Monday, 31 October 2011

Where is Halloween?

Ok, I lied. I'm not happy. I'm not sitting on my sofa, eating chocolate, in my costume, forgetting all of my troubles. In fact, I'm in my room, fragments of Smartie shells filling the nooks and crannies of my teeth, tears streaming down my face, because I've realized a very simple, very obvious, fact of life; You can't escape your troubles, you can't hide away from essays, from unemployment, from education, from all of those big, shitty things that make up adulthood. Halloween is dead, my friends. It died with our childhoods, with our sense of wonderment, with our innocence   because you see, we're all growing up. We're all learning that life is just a colossal flood of work and responsibility, that we just can't run away from anymore. We can't just put on a mask, and escape the consequences of our actions anymore, because we're all supposed to be adults now. We don't have time for fun, frights, or frivolities. All we have time for is function, and I can't stand for that.

I know that right now, I should be doing homework, trying to write my first paragraph for Lit Studies, or maybe my as-of-now-late review for Drama. I should get started on my essay for English, as well as my three plot summaries for that very same subject. I should be doing my Physics homework, or my Media Studies homework, or studying for the DECA test tomorrow. I should be searching for a university, or a job. I should be reading Bloom and Campbell, Eco and Frye. I should be writing a short story, a novella, a book. I should, I should, I should, but I can't. I can't, because I am sitting in my room, out of my costume, out of my mind, writing to the invisible Internet people, in order to stave off a bout with a depression I didn't even know I had. So, this is what it feels like to be too sad to be productive.

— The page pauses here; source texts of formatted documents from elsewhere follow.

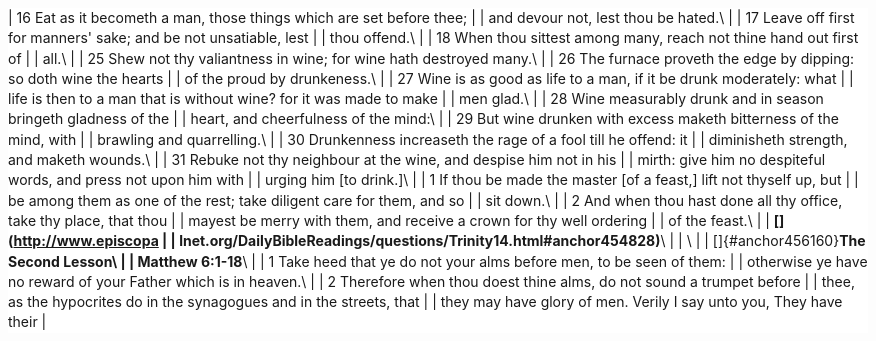 | 16 Eat as it becometh a man, those things which are set before thee;  |
| and devour not, lest thou be hated.\                                  |
| 17 Leave off first for manners\' sake; and be not unsatiable, lest    |
| thou offend.\                                                         |
| 18 When thou sittest among many, reach not thine hand out first of    |
| all.\                                                                 |
| 25 Shew not thy valiantness in wine; for wine hath destroyed many.\   |
| 26 The furnace proveth the edge by dipping: so doth wine the hearts   |
| of the proud by drunkeness.\                                          |
| 27 Wine is as good as life to a man, if it be drunk moderately: what  |
| life is then to a man that is without wine? for it was made to make   |
| men glad.\                                                            |
| 28 Wine measurably drunk and in season bringeth gladness of the       |
| heart, and cheerfulness of the mind:\                                 |
| 29 But wine drunken with excess maketh bitterness of the mind, with   |
| brawling and quarrelling.\                                            |
| 30 Drunkenness increaseth the rage of a fool till he offend: it       |
| diminisheth strength, and maketh wounds.\                             |
| 31 Rebuke not thy neighbour at the wine, and despise him not in his   |
| mirth: give him no despiteful words, and press not upon him with      |
| urging him \[to drink.\]\                                             |
| 1 If thou be made the master \[of a feast,\] lift not thyself up, but |
| be among them as one of the rest; take diligent care for them, and so |
| sit down.\                                                            |
| 2 And when thou hast done all thy office, take thy place, that thou   |
| mayest be merry with them, and receive a crown for thy well ordering  |
| of the feast.\                                                        |
| **[](http://www.episcopa                                              |
| lnet.org/DailyBibleReadings/questions/Trinity14.html#anchor454828)**\ |
| \                                                                     |
| []{#anchor456160}**The Second Lesson\                                 |
| Matthew 6:1-18**\                                                     |
| 1 Take heed that ye do not your alms before men, to be seen of them:  |
| otherwise ye have no reward of your Father which is in heaven.\       |
| 2 Therefore when thou doest thine alms, do not sound a trumpet before |
| thee, as the hypocrites do in the synagogues and in the streets, that |
| they may have glory of men. Verily I say unto you, They have their    |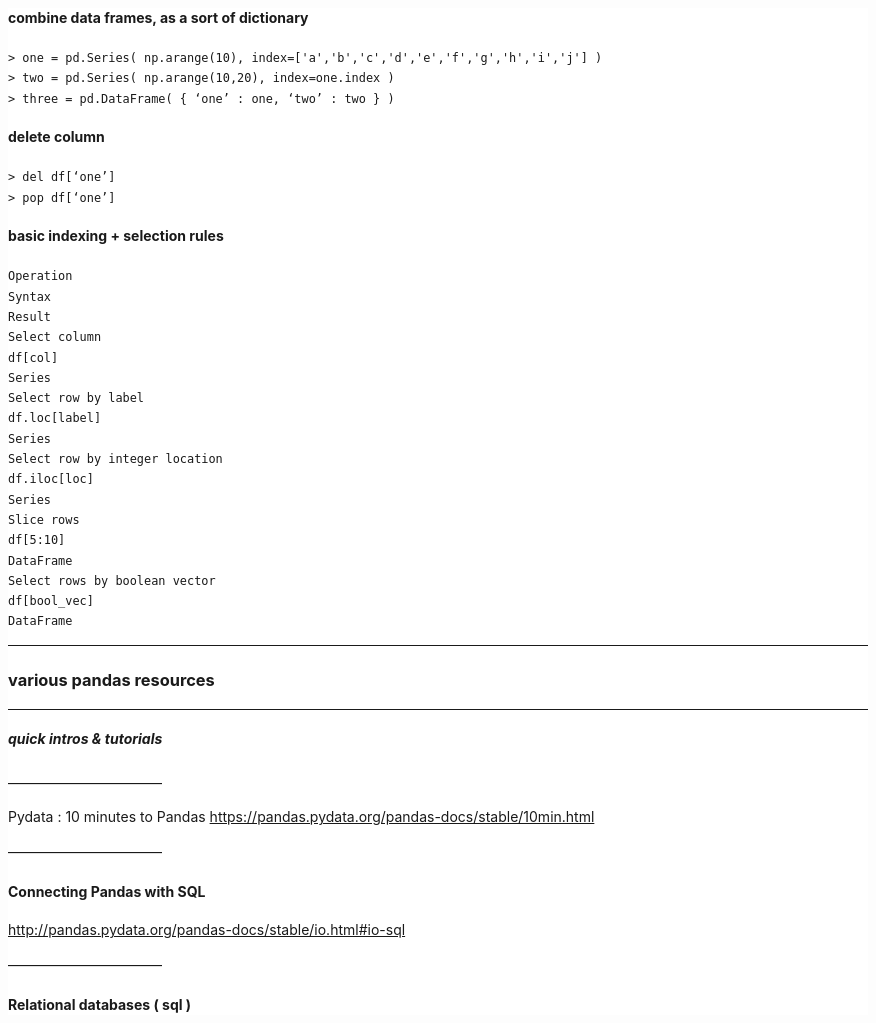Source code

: 
#### combine data frames, as a sort of dictionary
    > one = pd.Series( np.arange(10), index=['a','b','c','d','e','f','g','h','i','j'] )
    > two = pd.Series( np.arange(10,20), index=one.index )
    > three = pd.DataFrame( { ‘one’ : one, ‘two’ : two } )

#### delete column
    > del df[‘one’]
    > pop df[‘one’]


#### basic indexing + selection rules
    Operation
    Syntax
    Result
    Select column
    df[col]
    Series
    Select row by label
    df.loc[label]
    Series
    Select row by integer location
    df.iloc[loc]
    Series
    Slice rows
    df[5:10]
    DataFrame
    Select rows by boolean vector
    df[bool_vec]
    DataFrame



------------ 

### various pandas resources 

------------

##### quick intros & tutorials 
———————————

Pydata : 10 minutes to Pandas
https://pandas.pydata.org/pandas-docs/stable/10min.html

———————————

#### Connecting Pandas with SQL
http://pandas.pydata.org/pandas-docs/stable/io.html#io-sql


———————————

#### Relational databases ( sql )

Everything is just piling up, now. "Oh, Kyle," I'm sure they'll say, "You're just being a pessimist. You can still complete your work, all you need to do is set goals, mark specific time periods during which you will do your homework, and have a schedule." These people do not know me, they do not know what it is like to be me, to have a brain that refuses to cooperate with the rest of you. They do not understand what it means to procrastinate to the point where nothing ever gets done. Ever.

Or, maybe they do. Maybe, I'm lying to myself. Maybe, I can get out of this hole. Maybe I can still fix everything. Maybe, instead of complaining about the lack of time, I simply need to make some goddamn time. After all, when you live on a dead end street, you get a lot of free time.